My continued support of him to pursue building himself as a decent participant of a larger community was not only in my best interest but in that of my children. And, well, his. It was the sheer utilitarian route; everybody won. And, even though I didn’t know what I had coming as an expression of his non-appreciation a few years later when he attempted bulldozing over me in family law court, I remained well centered and stayed on track to forge my vision for my future as a parent, career woman, and all in all neighborly individual. Needless to say that fighting through a court case that was basically designed to be one that open-and-shut, was my only winning bet. Simultaneously, everyone benefited once again.

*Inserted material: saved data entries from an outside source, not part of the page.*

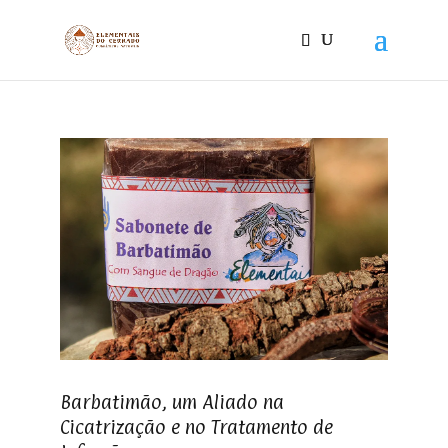
Barbatimão, um Aliado na
Cicatrização e no Tratamento de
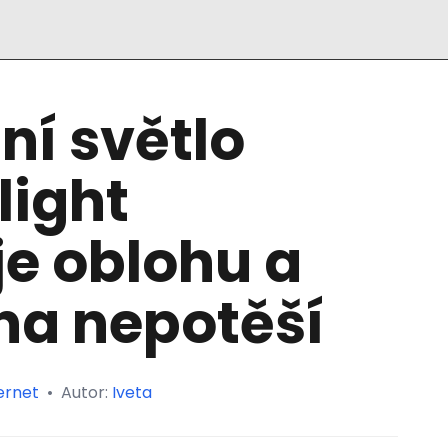
ní světlo
light
e oblohu a
na nepotěší
ernet
•
Autor:
Iveta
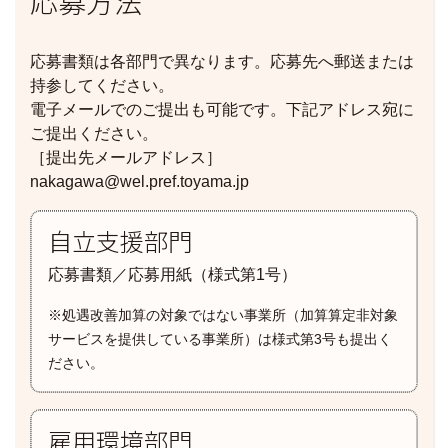
応募方法
応募書類は各部門で異なります。応募先へ郵送または
持参してください。
電子メールでのご提出も可能です。下記アドレス宛に
ご提出ください。
［提出先メールアドレス］
nakagawa@wel.pref.toyama.jp
自立支援部門
応募書類／応募用紙（様式第1号）
※処遇改善加算の対象ではない事業所（加算算定非対象
サービスを提供している事業所）は様式第3号も提出く
ださい。
雇用環境部門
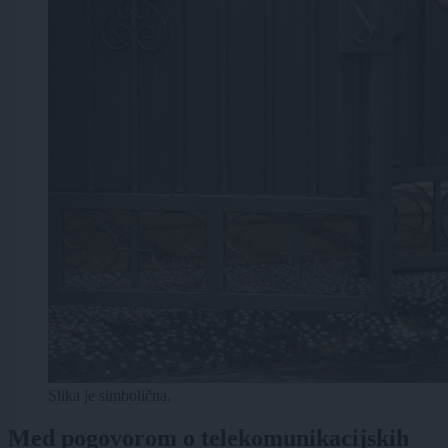
Slika je simbolična.
Med pogovorom o telekomunikacijskih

In general, you don’t have to be a full-on accomplice to serve as the enabling cover up for a perpetrator. Allowing the behavior makes you just as responsible. On the other hand, demanding reciprocal treatment to uphold the valuable significance of the human dignity, shows self-respect. Moreover, when people of little character have reason to believe that they can hide under your skirt, so to speak, encourages them to repeat the crime. I repeat, I’ve been a good friend to people that may have otherwise lacked solid boundaries intended to prevent self-destructive behavior. More woman should be encouraged to put their little grain of sand into the vast heap.
It never mattered much to me to discuss whether I have good intentions. That’s too subjective. I’ve simply made it a habit to conduct my affairs under the safe assumption that walking into a dark cliff can only be made possible by living under the shadow of a man that never cared to win my trust – same theory can be extended to other types of relationships. It’s up to me to succeed and for me that means leading an open and bright life. The rewards I strive towards are amassed by treasures stored in Heaven. Nobody can take that from me. Here on earth, I simply aim to avoid bigger, life threatening tragedies down the road. While I’m at it, it feels good to pride myself on community-centric solutions as opposed to participating in the spectacles orchestrated on a large public scale which only create scapegoats while culprits get away.
On a positive note, let’s try to always give sinners a chance to repent and reform through social rehabilitation. Getting jaded prevents us from having compassion and only helps the enemy.